* Task directions: For this exercise, copy exactly the lines below from the one with "230 mm. Female patient." through the one with "Annotated regions visible" and leave out the pictures.

* Items from a dataset:
□ □ □ □ □
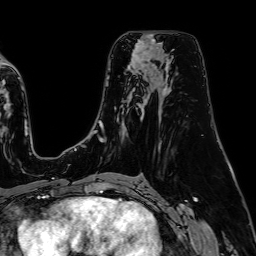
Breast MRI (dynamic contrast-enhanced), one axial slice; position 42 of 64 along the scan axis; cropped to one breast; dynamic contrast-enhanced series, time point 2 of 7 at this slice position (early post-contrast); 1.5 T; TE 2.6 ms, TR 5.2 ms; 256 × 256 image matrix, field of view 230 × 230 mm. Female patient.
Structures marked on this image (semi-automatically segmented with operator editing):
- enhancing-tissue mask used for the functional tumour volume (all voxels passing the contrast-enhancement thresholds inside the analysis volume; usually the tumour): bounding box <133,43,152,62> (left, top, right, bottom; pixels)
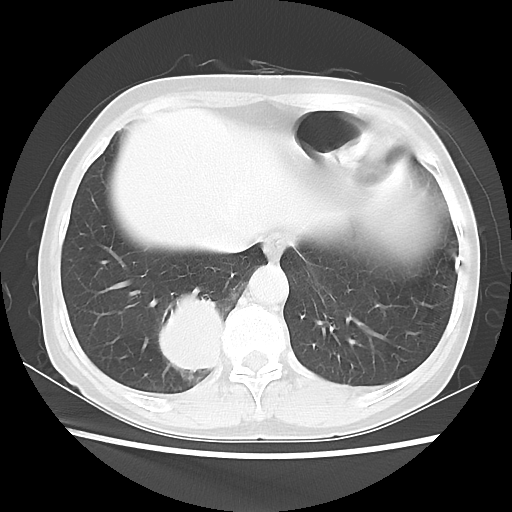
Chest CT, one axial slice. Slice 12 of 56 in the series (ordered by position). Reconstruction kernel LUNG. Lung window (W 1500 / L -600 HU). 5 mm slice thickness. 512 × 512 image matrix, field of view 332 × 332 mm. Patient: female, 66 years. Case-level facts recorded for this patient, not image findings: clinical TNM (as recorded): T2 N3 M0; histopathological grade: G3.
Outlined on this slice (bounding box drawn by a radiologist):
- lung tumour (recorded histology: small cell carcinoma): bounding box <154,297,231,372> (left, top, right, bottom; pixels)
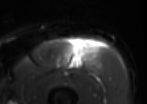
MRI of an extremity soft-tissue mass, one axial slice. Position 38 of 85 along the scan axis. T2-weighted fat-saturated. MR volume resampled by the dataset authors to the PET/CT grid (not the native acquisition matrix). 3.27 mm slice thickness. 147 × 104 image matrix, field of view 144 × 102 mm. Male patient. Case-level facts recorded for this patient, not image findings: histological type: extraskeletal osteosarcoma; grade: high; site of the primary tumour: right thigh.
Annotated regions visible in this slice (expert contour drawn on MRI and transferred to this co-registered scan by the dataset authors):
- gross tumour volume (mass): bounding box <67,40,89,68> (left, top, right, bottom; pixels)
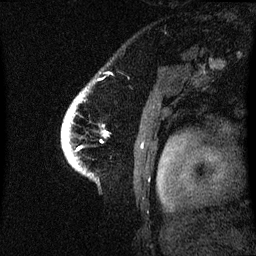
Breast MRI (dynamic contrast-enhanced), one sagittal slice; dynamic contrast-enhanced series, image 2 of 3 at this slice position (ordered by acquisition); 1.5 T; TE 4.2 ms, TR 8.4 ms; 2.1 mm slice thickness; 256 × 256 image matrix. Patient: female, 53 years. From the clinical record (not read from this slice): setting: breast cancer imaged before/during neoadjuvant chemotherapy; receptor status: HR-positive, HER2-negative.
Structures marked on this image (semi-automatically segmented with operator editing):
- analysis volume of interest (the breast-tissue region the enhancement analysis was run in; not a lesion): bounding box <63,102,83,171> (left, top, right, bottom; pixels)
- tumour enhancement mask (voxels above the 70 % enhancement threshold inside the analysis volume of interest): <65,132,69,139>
□ □ □ □ □
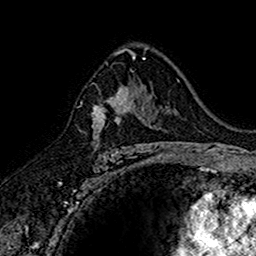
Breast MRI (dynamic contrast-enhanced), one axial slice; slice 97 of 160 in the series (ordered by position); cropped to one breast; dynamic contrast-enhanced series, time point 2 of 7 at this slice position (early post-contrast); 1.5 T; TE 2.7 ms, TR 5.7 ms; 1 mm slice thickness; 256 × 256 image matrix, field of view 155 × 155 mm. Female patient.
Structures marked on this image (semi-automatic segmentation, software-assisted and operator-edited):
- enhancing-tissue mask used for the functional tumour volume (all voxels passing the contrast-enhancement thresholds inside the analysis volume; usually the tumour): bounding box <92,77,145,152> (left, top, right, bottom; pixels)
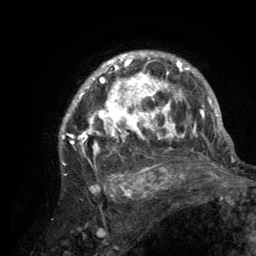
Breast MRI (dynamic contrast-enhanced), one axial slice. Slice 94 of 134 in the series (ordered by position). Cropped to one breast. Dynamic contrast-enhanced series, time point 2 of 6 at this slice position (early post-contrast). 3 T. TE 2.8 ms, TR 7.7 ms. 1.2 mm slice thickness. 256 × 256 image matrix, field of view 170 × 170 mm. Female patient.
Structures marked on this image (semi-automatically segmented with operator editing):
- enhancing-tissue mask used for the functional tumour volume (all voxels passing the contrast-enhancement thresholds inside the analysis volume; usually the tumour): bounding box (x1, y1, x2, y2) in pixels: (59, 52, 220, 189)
□ □ □ □ □
* Finished task:
Breast MRI (dynamic contrast-enhanced), one axial slice; position 42 of 64 along the scan axis; cropped to one breast; dynamic contrast-enhanced series, time point 2 of 7 at this slice position (early post-contrast); 1.5 T; TE 2.6 ms, TR 5.2 ms; 256 × 256 image matrix, field of view 230 × 230 mm. Female patient.
Structures marked on this image (semi-automatically segmented with operator editing):
- enhancing-tissue mask used for the functional tumour volume (all voxels passing the contrast-enhancement thresholds inside the analysis volume; usually the tumour): bounding box <133,43,152,62> (left, top, right, bottom; pixels)
Chest CT, one axial slice. Slice 12 of 56 in the series (ordered by position). Reconstruction kernel LUNG. Lung window (W 1500 / L -600 HU). 5 mm slice thickness. 512 × 512 image matrix, field of view 332 × 332 mm. Patient: female, 66 years. Case-level facts recorded for this patient, not image findings: clinical TNM (as recorded): T2 N3 M0; histopathological grade: G3.
Outlined on this slice (bounding box drawn by a radiologist):
- lung tumour (recorded histology: small cell carcinoma): bounding box <154,297,231,372> (left, top, right, bottom; pixels)
MRI of an extremity soft-tissue mass, one axial slice. Position 38 of 85 along the scan axis. T2-weighted fat-saturated. MR volume resampled by the dataset authors to the PET/CT grid (not the native acquisition matrix). 3.27 mm slice thickness. 147 × 104 image matrix, field of view 144 × 102 mm. Male patient. Case-level facts recorded for this patient, not image findings: histological type: extraskeletal osteosarcoma; grade: high; site of the primary tumour: right thigh.
Annotated regions visible in this slice (expert contour drawn on MRI and transferred to this co-registered scan by the dataset authors):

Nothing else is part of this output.